At an initial look at Glyph, it’s easy to assume that it’s just a Super Monkey Ball style game. It’s got the mechanical ball and similar level designs. However, you’ll soon notice some major things that set it apart. You’ll quickly come to terms and realise that rolling isn’t just done on the ground. Air time is an integral part of this charming puzzle adventure.
Glyph, Duck, Dodge & Roll
Glyph is set in a desolate and barren desert. Playing as a mechanical scarab by the name of Glyph you are tasked with restoring an ancient city. Venturing out into the different levels and bit by bit restoring the city by collecting and unlocking items. These items are what restore the hub city you come back to time and again. Delving deeper into the mysterious corruption that plagues the ancient city.
Upon booting up your adventure you’re given a quick crash course on the controls. Teaching you what you can and can’t roll on. Glyph has the ability to jump, bounce, climb and briefly glide once his wings open up. The latter mechanic is what I assume is the inspiration behind a mechanic rolling scarab. You’ll learn to use the massive air time to your advantage and appreciate it more and more as a result of you struggling to find safe surfaces to land on.
Roll On The Fun
If you want to just fly through the main storyline it can be done quick enough. But, if you decide to look in every nook and cranny for the collectables this will certainly add time to the game. And the best part, every collectable you pick up is saved straight away even if you die right after. In other words, this can be a godsend at times as the game uses a one-hit death system.
Glyph uses a non-linear playthrough structure which is great because it forces you to find your own way. And if you get stuck on a particular level you can always go back and try a different level. Using resources you would have likely collected on the way. It’ll take plenty of hours to unlock, complete and collect everything but just a fraction of the resources will still be able to progress you to the game’s finale.

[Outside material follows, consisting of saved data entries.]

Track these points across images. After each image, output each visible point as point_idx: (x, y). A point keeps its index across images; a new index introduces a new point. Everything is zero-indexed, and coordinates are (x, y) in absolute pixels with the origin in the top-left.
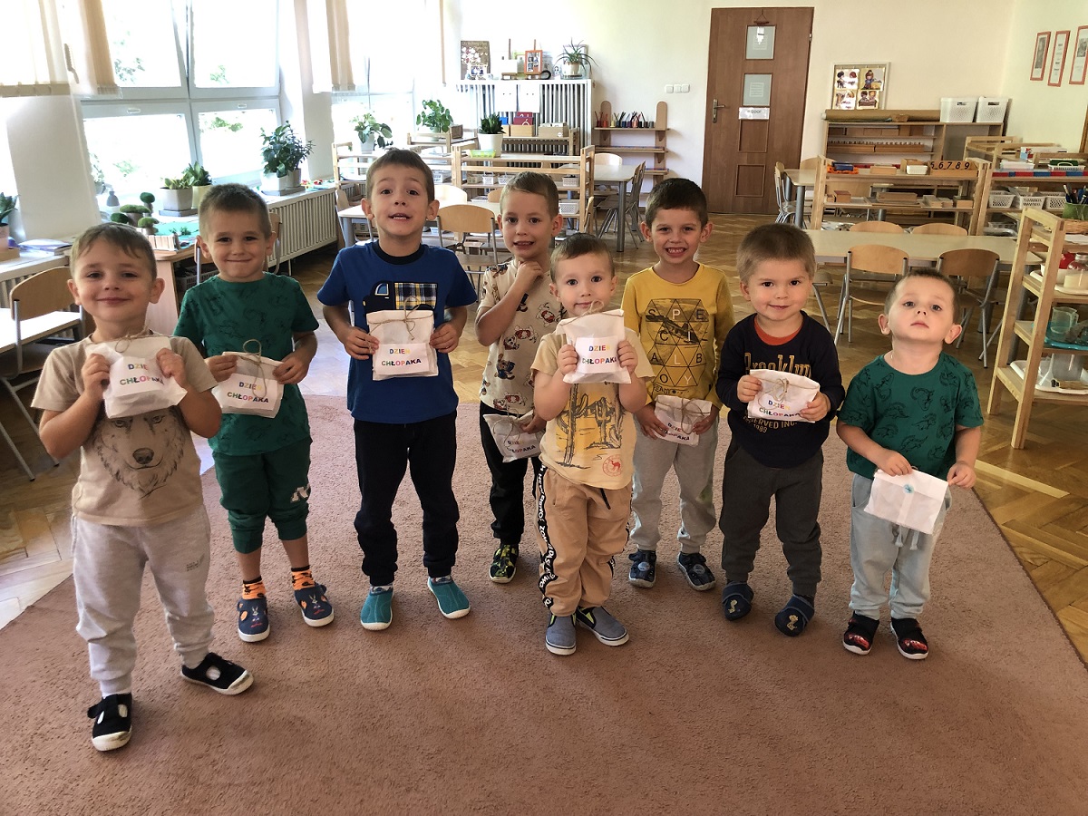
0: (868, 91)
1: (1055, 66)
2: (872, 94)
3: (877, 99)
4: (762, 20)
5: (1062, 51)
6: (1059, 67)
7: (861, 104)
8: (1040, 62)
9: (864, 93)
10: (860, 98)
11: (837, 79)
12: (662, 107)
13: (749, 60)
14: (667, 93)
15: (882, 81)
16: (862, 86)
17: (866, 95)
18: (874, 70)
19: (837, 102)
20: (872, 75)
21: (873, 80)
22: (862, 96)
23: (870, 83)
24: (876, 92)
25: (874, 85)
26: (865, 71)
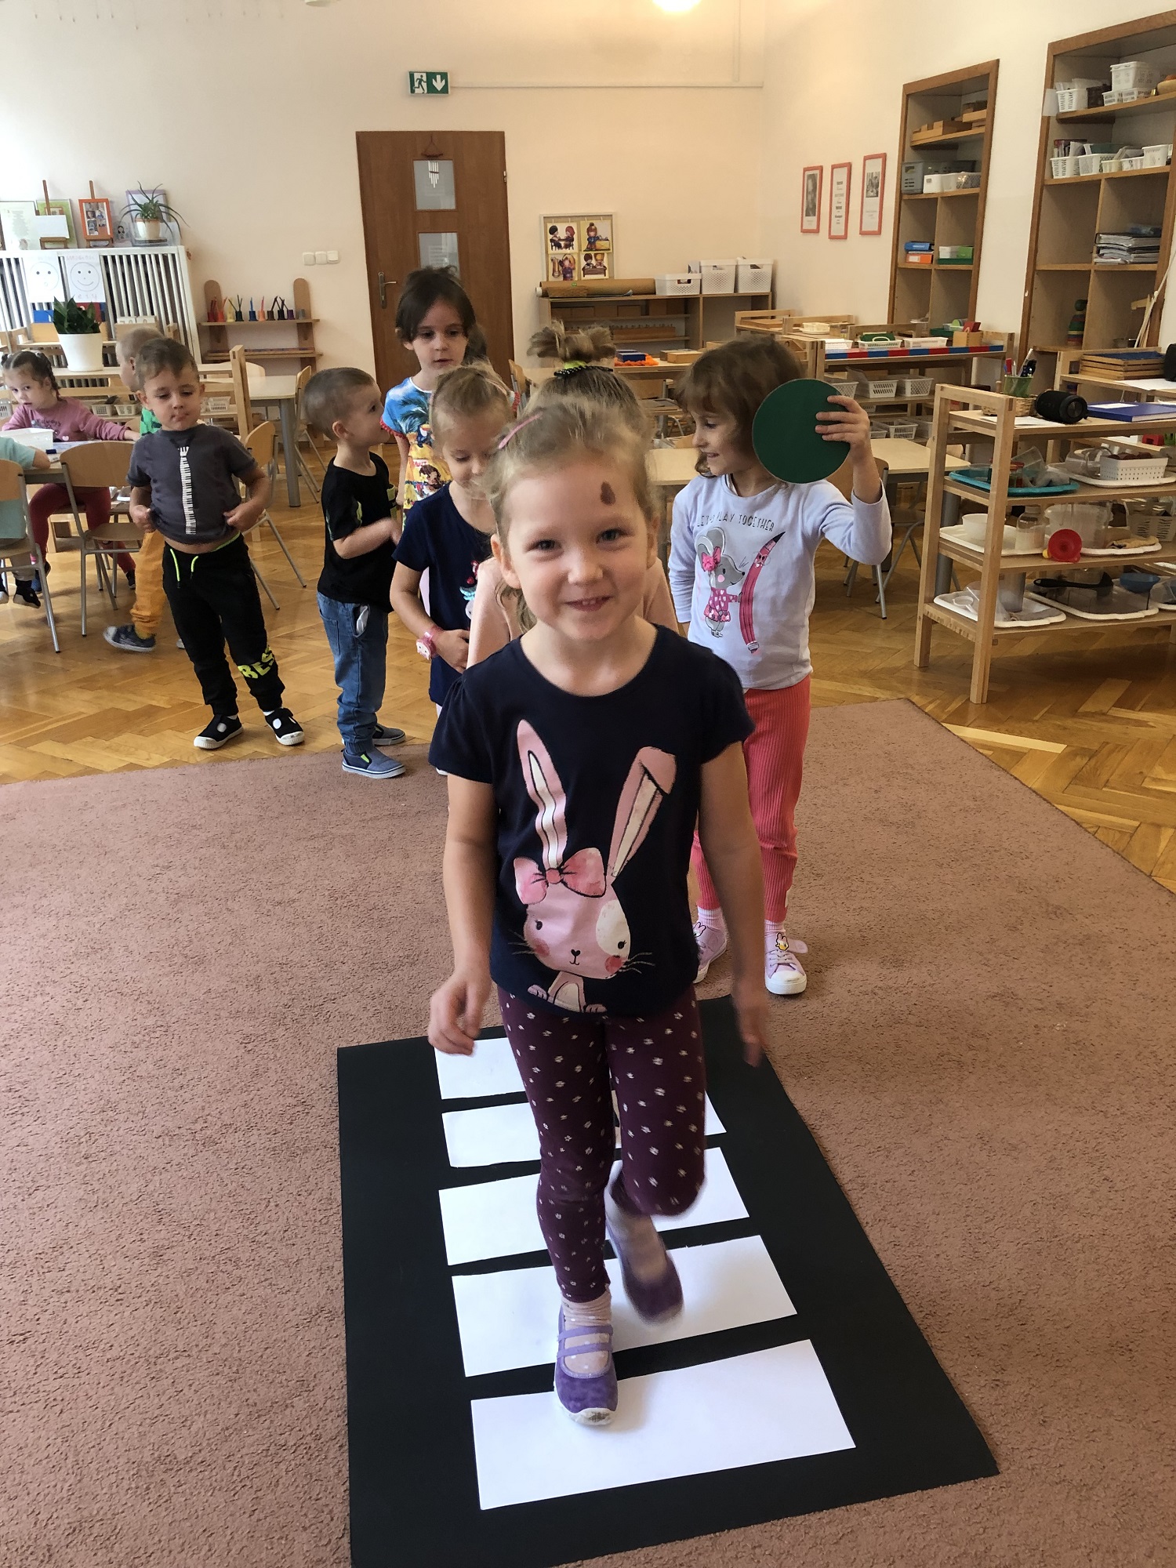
0: (592, 253)
1: (835, 212)
2: (599, 257)
3: (605, 263)
4: (432, 151)
5: (844, 191)
6: (843, 212)
7: (585, 272)
8: (811, 208)
9: (588, 257)
10: (583, 263)
11: (550, 237)
12: (301, 288)
13: (422, 211)
14: (306, 265)
15: (610, 239)
16: (584, 247)
17: (591, 258)
18: (597, 224)
19: (554, 271)
20: (595, 230)
21: (597, 238)
22: (586, 259)
23: (594, 242)
24: (603, 254)
25: (599, 244)
26: (585, 225)
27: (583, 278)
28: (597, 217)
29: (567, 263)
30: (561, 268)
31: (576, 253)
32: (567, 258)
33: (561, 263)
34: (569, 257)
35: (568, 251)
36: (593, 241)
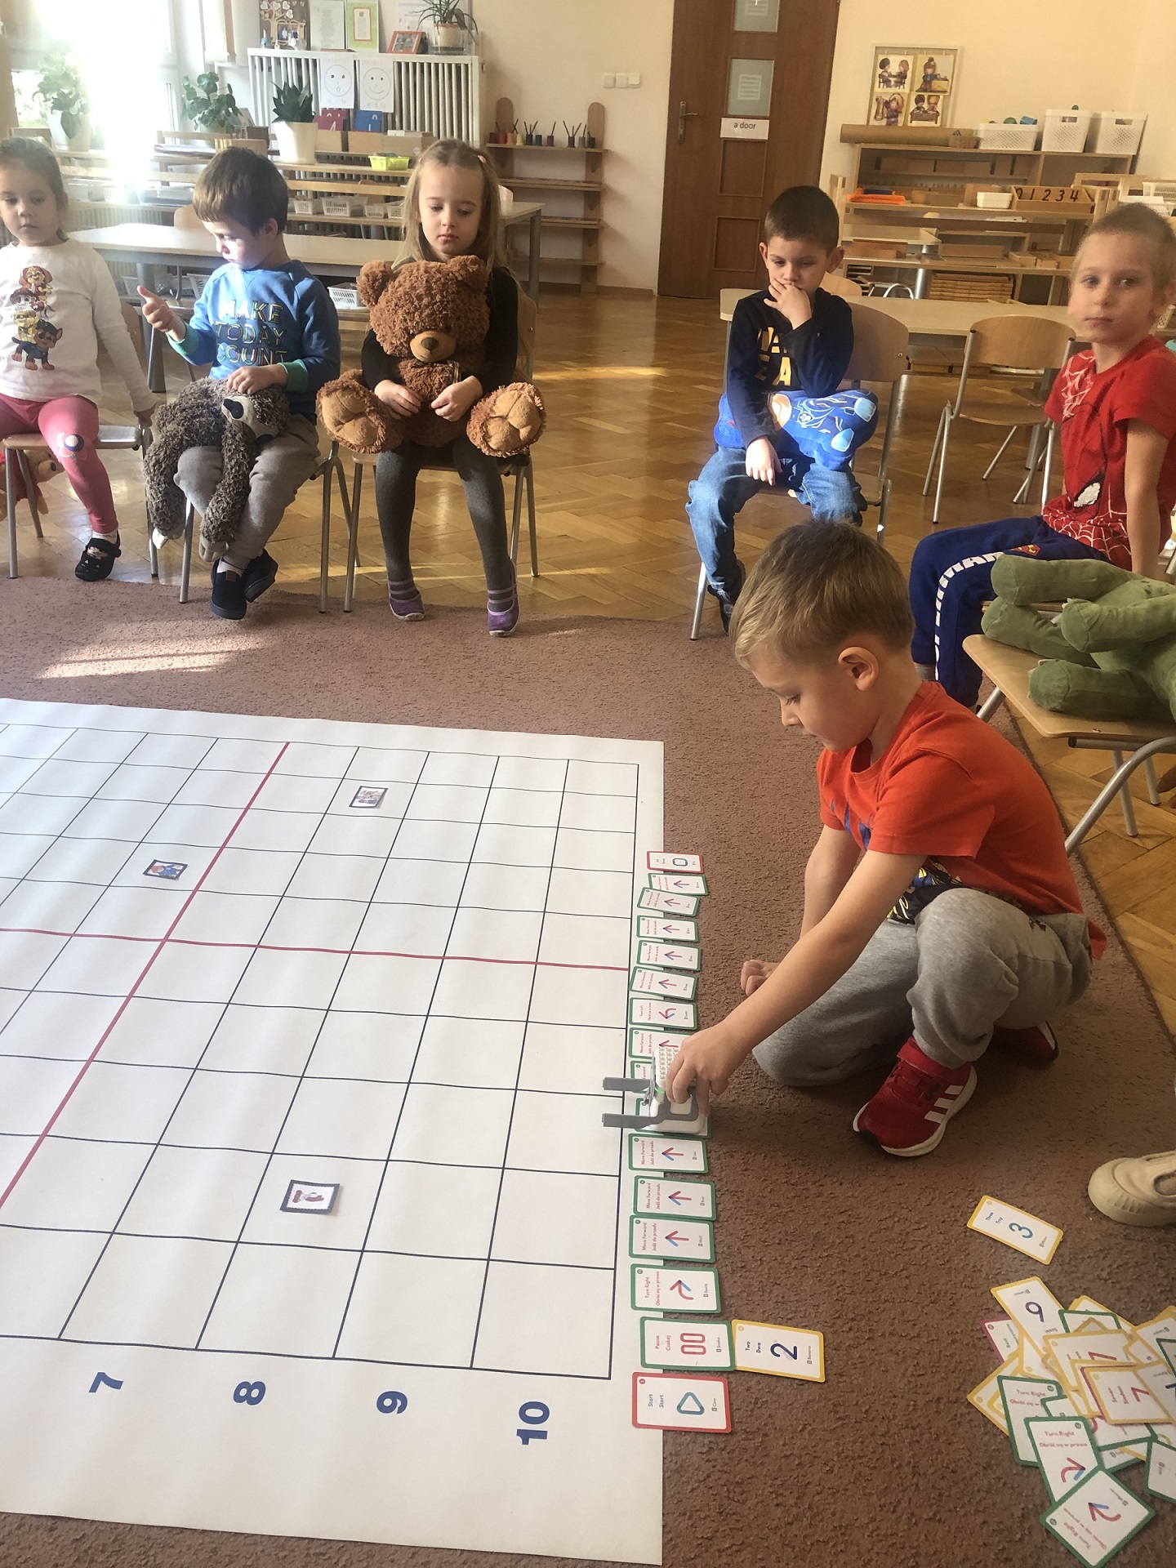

In conclusion, the Glyph experience is a relaxed and easy-going one. The soothing soundtrack no doubt has a part to play in this. The game mostly uses hazards to increase difficulty but I would have appreciated seeing some enemies being added into the mix. It would have made my play more creatively and less systematically. That being said I did have a good time with the Boss at the end of my experience, thus I would have enjoyed a lot more of that.